CK: So what you are saying is that, the sections no longer pay the costs of innovation, but that the power to (decide to) innovate now rests with WB?
JJ: In essence, yes. It actually rests, I think, with WB and the AAA leadership, but WB is looked to as the expert partner prepared to assess real costs and benefits. As I understand it, for the five years of the current contract, the baseline will be where things stood on January 1, 2008. If, however, a journal wants to double the number of words or pages, then someone would need to absorb that higher level of expense, whether the AAA, WB, or the section. For WB to absorb this, they would have to feel confident that the added expense would generate new revenues. However, if WB manages to generate a gazillion dollars in profits, the AAA will share them. In general, (unprofitable) changes made for the good of scholarship or the world would need to be absorbed (as losses) by the AAA or the sections. One-time extra expenses (“lets do a double issue in 2010 in honor of professor so and so”) can be bought by sections if they have the cash, the willingness, and the lead time necessary to gain approvals.
ARG: So now the AAA leadership has a disincentive to make any innovative changes and an incentive to be suspicious of sections funding ongoing “enhancements” for fear that any costs will come to be shifted to WB or AAA? And we must pay WB for the privilege of making up our own minds what should be in these journals?

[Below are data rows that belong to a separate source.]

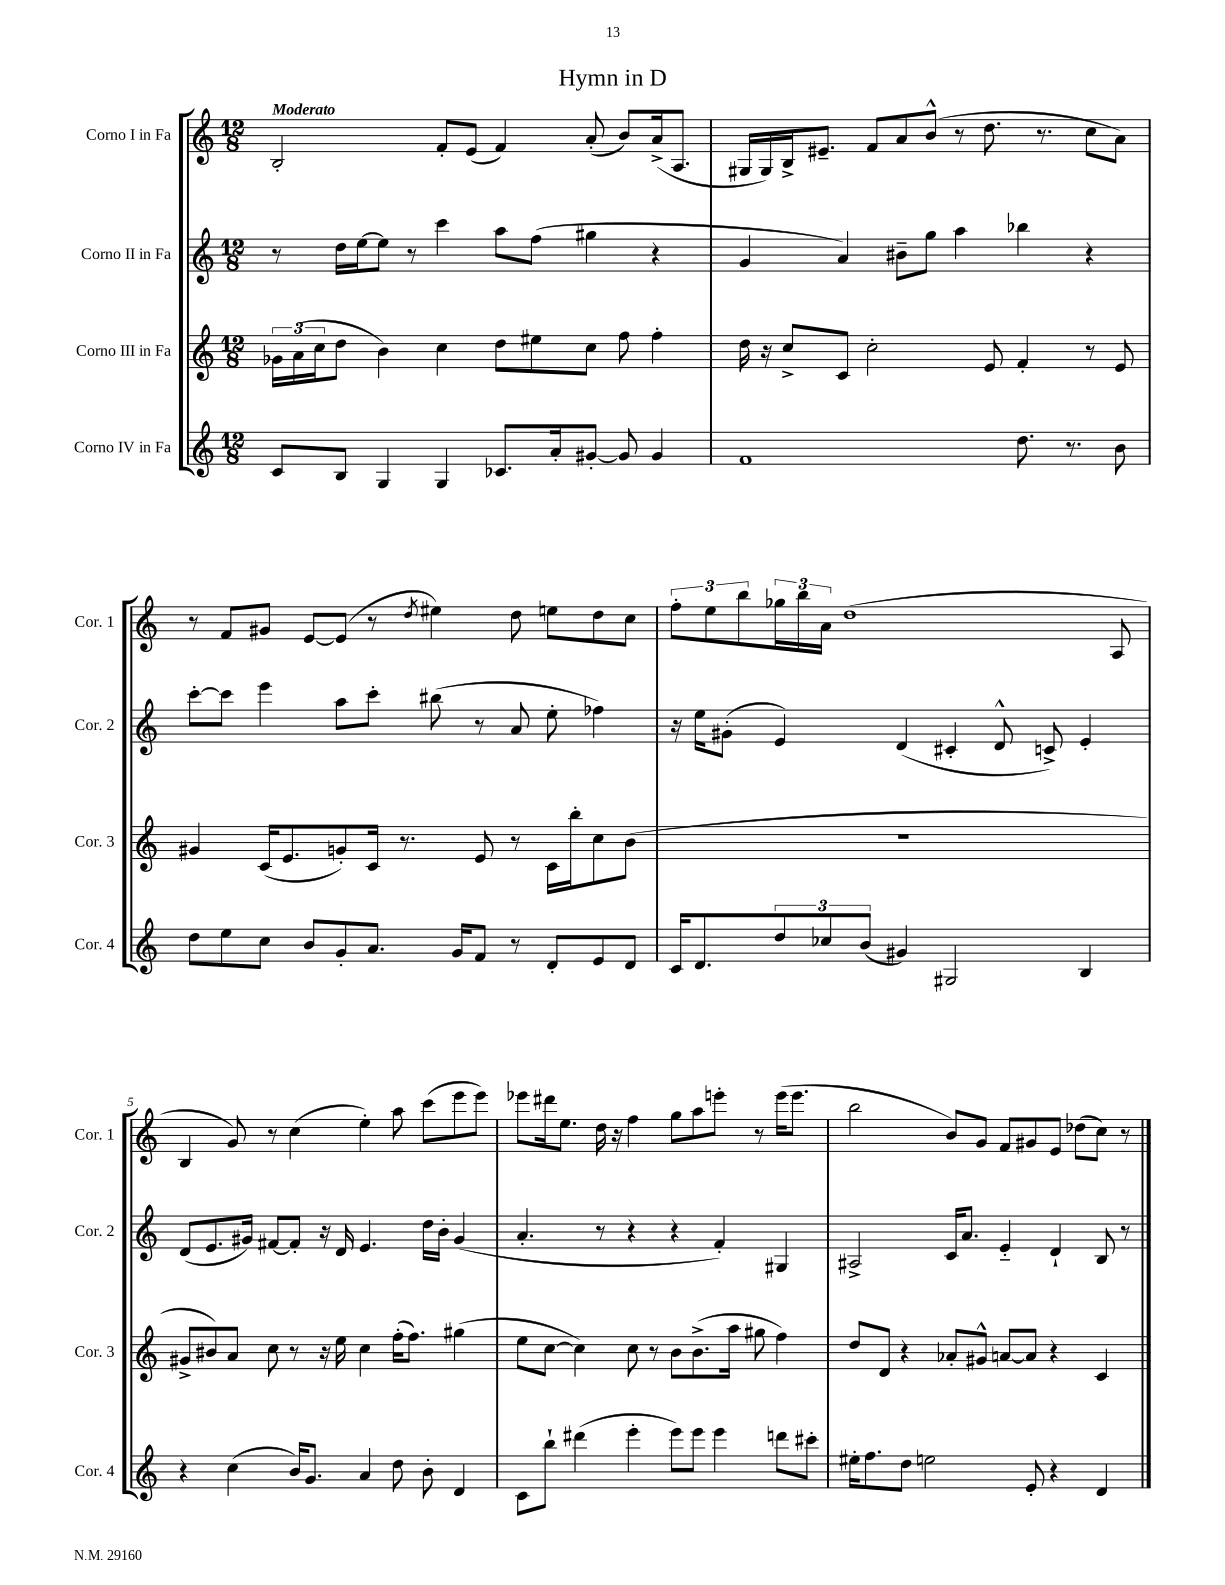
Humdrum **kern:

**kern	**kern	**kern	**kern
*part4	*part3	*part2	*part1
*staff4	*staff3	*staff2	*staff1
*I"Corno IV in Fa	*I"Corno III in Fa	*I"Corno II in Fa	*I"Corno I in Fa
*I'Cor. 4	*I'Cor. 3	*I'Cor. 2	*I'Cor. 1
*clefG2	*clefG2	*clefG2	*clefG2
*k[]	*k[]	*k[]	*k[]
*M12/8	*M12/8	*M12/8	*M12/8
=1	=1	=1	=1
!	!	!	!LO:TX:a:B:t=Moderato
8c/L	24g-X\LL	8r	2B'/
.	(24a\	.	.
.	24cc\J	.	.
8B/J	8dd\J	16dd\LL	.
.	.	[16ee\J	.
4G/	4b\)	8ee\J]	.
.	.	8r	.
4G/	4cc\	4ccc\	8f'/L
.	.	.	(8e/J
8.c-X/L	8dd\L	8aa\L	4f/)
.	8ee#X\	(8ff\J	.
16a'/k	.	.	.
[8g#X'/J	8cc\J	4gg#X\	(8a'/
8g#/]	8ff\	.	8b/L)
4g#/	4ff'\	4r	(16a^/k
.	.	.	8.A/J
=2	=2	=2	=2
1f	16dd\	4g/	16G#X/LL
.	16r	.	16G#/)
.	8cc^/L	.	16B^/J
.	.	.	8.e#X~/J
.	8c/J	4a/)	.
.	2cc'\	.	8f/L
.	.	8b#X~\L	8a/
.	.	8gg\J	(8b^^/J
.	.	4aa\	8r
.	8e/	.	8.dd\
8.dd\	4f'/	4bb-X\	.
.	.	.	8.r
8.r	.	.	.
.	8r	4r	8cc\L
8b\	8e/	.	8a\J)
!!LO:LB:g=z
=3	=3	=3	=3
8dd\L	4g#X/	[8ccc'\L	8r
8ee\	.	8ccc\J]	8f/L
8cc\J	(16c/KL	4eee\	8g#X/J
.	8.e/	.	.
8b/L	.	.	[8e/L
8g'/	8gn'/)	8aa\L	(8e/J]
8.a/J	16c/Jk	8ccc'\J	8r
.	8.r	.	.
.	.	.	8qdd/
.	.	(8bb#X\	4ee#X\)
16g/KL	.	.	.
8f/J	8e/	8r	.
8r	8r	8a/	8dd\
8d'/L	16c\LL	8ee'\	8een\L
.	16bb'\J	.	.
8e/	8cc\	4ff-X\)	8dd\
8d/J	(8b\J	.	8cc\J
=4	=4	=4	=4
16c/KL	1.r	16r	12ff'\L
8.d/	.	16ee\KL	.
.	.	.	12ee\
.	.	(8g#X'\J	.
.	.	.	12bb\
12dd/	.	4e/)	24gg-X\L
.	.	.	24bb\
12cc-X/	.	.	24a\JJ
.	.	.	(1dd
(12b/J	.	.	.
4g#X/)	.	(4d/	.
2G#X/	.	4c#X'/	.
.	.	8d^^/	.
.	.	8cn^/)	.
4B/	.	4e'/	.
.	.	.	8A/
!!LO:LB:g=z
=5	=5	=5	=5
4r	8g#X^/L	(8d/L	4B/
.	8b#X/)	8.e/	.
(4cc\	8a/J	.	8g/)
.	.	16g#X/Jk)	.
.	8cc\	[8f#X/L	8r
16b/KL)	8r	8f#'/J]	(4cc\
8.g/J	.	.	.
.	16r	16r	.
.	16ee\	16d/	.
4a/	4cc\	4.e/	4ee'\)
8dd\	(16ff'\KL	.	8aa\
.	8.ff\J)	.	.
8b'\	.	16dd\LL	(8ccc\L
.	.	16b'\JJ	.
4d/	(4gg#X\	(4g#/	8eee\
.	.	.	8eee\J)
=6	=6	=6	=6
8c\L	8ee\L	4.a'/	8eee-X\L
8bb`\J	[8cc\J	.	16ddd#X\k
.	.	.	8.ee\J
(4ddd#X\	4cc\])	.	.
.	.	8r	16dd\
.	.	.	16r
4eee'\	8cc\	4r	4ff\
.	8r	.	.
8eee\L)	8b\L	4r	8gg\L
8eee\J	(8.b^\	.	8aa\
4eee\	.	4f'/)	8eeen'\J
.	16aa\Jk	.	.
.	8gg#X\	.	8r
8dddn\L	4ff\)	4G#X/	(16eee\KL
.	.	.	8.eee\J
8ccc#X'\J	.	.	.
=7	=7	=7	=7
16ee#X'\KL	8dd/L	2A#X^/	2bb\
8.ff\	.	.	.
.	8d/J	.	.
8dd\J	4r	.	.
2een\	.	.	.
.	8a-X'/L	16c/KL	8b/L)
.	.	8.a/J	.
.	8g#X^^/J	.	8g/J
.	[8an/L	4e/	8f/L
8e'/	8a/J]	.	8g#X/
4r	4r	4d`/	8e/J
.	.	.	(8dd-X\L
4d/	4c/	8B/	8cc\J)
.	.	8r	8r
==	==	==	==
*-	*-	*-	*-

JJ: Well, more or less. I am sympathetic to some of this, as libraries for instance, need to know what to expect of a journal as both a product and as a cost. Section leadership, section cash on hand, and editorial effort can be quite fluctuating even under stable external conditions. In any event, the way that I see it, the role of sections has greatly shrunken. The print journal is still, in most cases, a membership “benefit” and sections still choose the editors for the journals with which they are associated, but much has been given up in exchange for income and decreased risk exposure. The new problem is the one that Chris has been so eloquent about. The hope for innovation is at the section level, but sections have lost a lot through the combination of AnthroSource journal access for AAA members (which has eroded section memberships) and the structural readjustments brought on by the cost-revenue gap of the UCP period and now by the new arrangements of the WB era.